Recipe Book For Your Family

Thursday, 3 October 2013

Other Foods While Breastfeeding

Breast milk is actually the only food your baby will need until 4 months of age, although most babies do well on breast milk alone for 6 months or better. There is really no advantage to adding other foods or milks before 4 - 6 months, except under unusual circumstances.

Water

Breast milk is over 90% water. Even in the hottest days of summer, a baby won't require any extra water. If a baby isn't feeding well, they still don't require any extra water - although they will need the breast feeding problems to be fixed.

Vitamin D

Although breast milk doesn't contain much vitamin D, it does have a little. The baby will store up vitamin D during pregnancy, and remain healthy without any vitamin D supplementation, unless you yourself had a problem with vitamin D deficiency when pregnant. Exposure to the outside will give your baby vitamin D, even in winter and when the sky is covered. An hour or more exposure during the week will give your baby more than enough vitamin D.

Iron

Breast milk contains less iron than formulas do, especially those that are iron enriched. Iron will give the baby added protection against infections, as many bacteria need iron in order to multiply. The iron found in breast milk is utilized well by the baby, while not being available to bacteria. The introduction of iron should never be delayed beyond the age of 6 months. Breast milk is the best that your can feed your baby, as it provides everything he will need for probably the first 6 months. After the first 6 months, you can introduce solid foods to your baby if he is taking an interest
to them.

How To Choose A Breast Pump?

The milk production in the breasts, much like so many other things, work on the shear principal of supply and demand. The more breast milk your baby consumes, the more your body will need to make. Breast pumps are generally used to insure continued production of breast milk when you cannot feed your baby - whether you are back to work, traveling, taking medication, or just out of town.  

Basic types of pumps

Breast pumps can either be battery operated, hand operated, semi automatic electric, or even self cycling electric.

Hand pumps

Manual hand pumps are designed to use the strength of your hand or arm muscles for pumping one breast at
a time. You can also get pumps that will use the leg and foot muscles for pumping both breasts at one time. Mothers that with carpal tunnel syndrome may want to consider using a pump designed for the arm or leg muscles or even an automatic model.

Battery operated pumps

Pumps with battery operation are the best for women who have an established supply of milk and want to pump once or even twice a day. These pumps use batteries to create suction, minimizing any type of muscle fatigue. Most battery type pumps are designed for pumping one breast at a time and are recommended for occasional usage.

Electric pumps

Even though electric pumps are more efficient than hand or even battery operated pumps, they also tend to be more expensive. You can however, rent them if you need to. Electric pumps can normally plug directly into an outlet and are designed for pumping both breasts at a time and even frequent use. Hospital grade pumps are the most efficient for initiating and maintaining milk supply, and are available for rent or purchase.

How Breast Milk Is Made?

If you've every been pregnant or if you are pregnant now, you've probably noticed a metamorphosis in your bra cups. The physical changes (tender, swollen breasts) may be one of the earliest clues that you have conceived. Many experts believe that the color change in the areola may also be helpful when it comes to breast feeding.

What's going on

Perhaps what's even more remarkable than visible changes is the extensive changes that are taking place inside of your breasts. The developing placenta stimulates the release of estrogen and progesterone, which will in turn stimulate the complex biological system that helps to make lactation possible. Before you get pregnant, a combination of supportive tissue, milk glands, and fat make up the larger portions of your breast. The fact is, your newly swollen breasts have been preparing for your pregnancy since you were in your mother's womb!

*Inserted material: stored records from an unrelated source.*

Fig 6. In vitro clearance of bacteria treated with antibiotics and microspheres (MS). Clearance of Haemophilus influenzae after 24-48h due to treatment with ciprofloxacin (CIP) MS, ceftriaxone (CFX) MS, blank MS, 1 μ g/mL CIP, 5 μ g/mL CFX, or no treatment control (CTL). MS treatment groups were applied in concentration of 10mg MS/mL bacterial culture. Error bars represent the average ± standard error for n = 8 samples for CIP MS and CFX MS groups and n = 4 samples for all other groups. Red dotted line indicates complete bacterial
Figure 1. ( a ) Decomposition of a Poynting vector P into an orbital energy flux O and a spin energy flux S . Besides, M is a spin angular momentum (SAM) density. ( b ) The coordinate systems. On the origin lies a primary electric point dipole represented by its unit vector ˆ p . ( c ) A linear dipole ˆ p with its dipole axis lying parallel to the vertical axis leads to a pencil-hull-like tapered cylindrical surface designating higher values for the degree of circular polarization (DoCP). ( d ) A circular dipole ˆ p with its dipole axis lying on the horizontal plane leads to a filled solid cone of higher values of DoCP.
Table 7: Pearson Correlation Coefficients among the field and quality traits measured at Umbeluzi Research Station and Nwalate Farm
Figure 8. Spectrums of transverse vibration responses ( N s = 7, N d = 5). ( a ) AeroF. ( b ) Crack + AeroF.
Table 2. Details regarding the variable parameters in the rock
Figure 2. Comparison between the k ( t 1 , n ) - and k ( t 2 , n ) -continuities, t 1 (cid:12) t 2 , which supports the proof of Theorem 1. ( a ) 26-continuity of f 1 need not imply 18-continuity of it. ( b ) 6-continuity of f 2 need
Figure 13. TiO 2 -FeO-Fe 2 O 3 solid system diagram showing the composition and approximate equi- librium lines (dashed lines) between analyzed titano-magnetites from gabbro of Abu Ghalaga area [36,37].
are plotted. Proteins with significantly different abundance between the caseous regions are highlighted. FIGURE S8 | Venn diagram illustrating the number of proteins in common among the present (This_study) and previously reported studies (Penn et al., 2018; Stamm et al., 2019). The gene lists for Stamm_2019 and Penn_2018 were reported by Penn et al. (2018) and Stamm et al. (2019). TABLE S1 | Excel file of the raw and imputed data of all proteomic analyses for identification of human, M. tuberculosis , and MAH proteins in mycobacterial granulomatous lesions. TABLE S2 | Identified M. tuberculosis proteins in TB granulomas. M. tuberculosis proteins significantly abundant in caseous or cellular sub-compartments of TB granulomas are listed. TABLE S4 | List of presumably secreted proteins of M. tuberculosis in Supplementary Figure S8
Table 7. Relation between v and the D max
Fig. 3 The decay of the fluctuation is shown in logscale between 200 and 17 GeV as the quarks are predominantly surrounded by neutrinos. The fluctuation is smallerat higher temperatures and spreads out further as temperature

When you were born, your main milk ducts had already formed. Your mammary glands stayed quiet until you reached puberty, when a flood of the female hormone estrogen caused them to grow and also to swell. During pregnancy, those glands will kick into high gear. Before your baby arrives, glandular tissue has replaced a majority of the fat cells and accounts for your bigger than before breasts. Each breast may actually get as much as 1 1/2 pounds heavier than before! Nestled among the fatty cells and glandular tissue is an intricate network of channels or canals known as the milk ducts. The pregnancy hormones will cause these ducts to increase in both number and size, with the ducts branching off into smaller canals near the chest wall known as ductules.

At the end of each duct is a cluster of smaller sacs known as alveoli.  The cluster of alveoli is known as a lobule, while a cluster of lobule is known as a lobe. Each breast will contain around 15 - 20 lobes, with one milk duct for every lobe. The milk is produced inside of the alveoli, which is surrounded by tiny muscles that squeeze the glands and help to push the milk out into the ductules. Those ductules will lead to a bigger duct that widens into a milk pool directly below the areola. The milk pools will act as reservoirs that hold the milk until your baby sucks it through the tiny openings in your nipples.

Mother Nature is so smart that your milk duct system will become fully developed around the time of your second trimester, so you can properly breast feed your baby even if he or she arrives earlier than you are anticipating.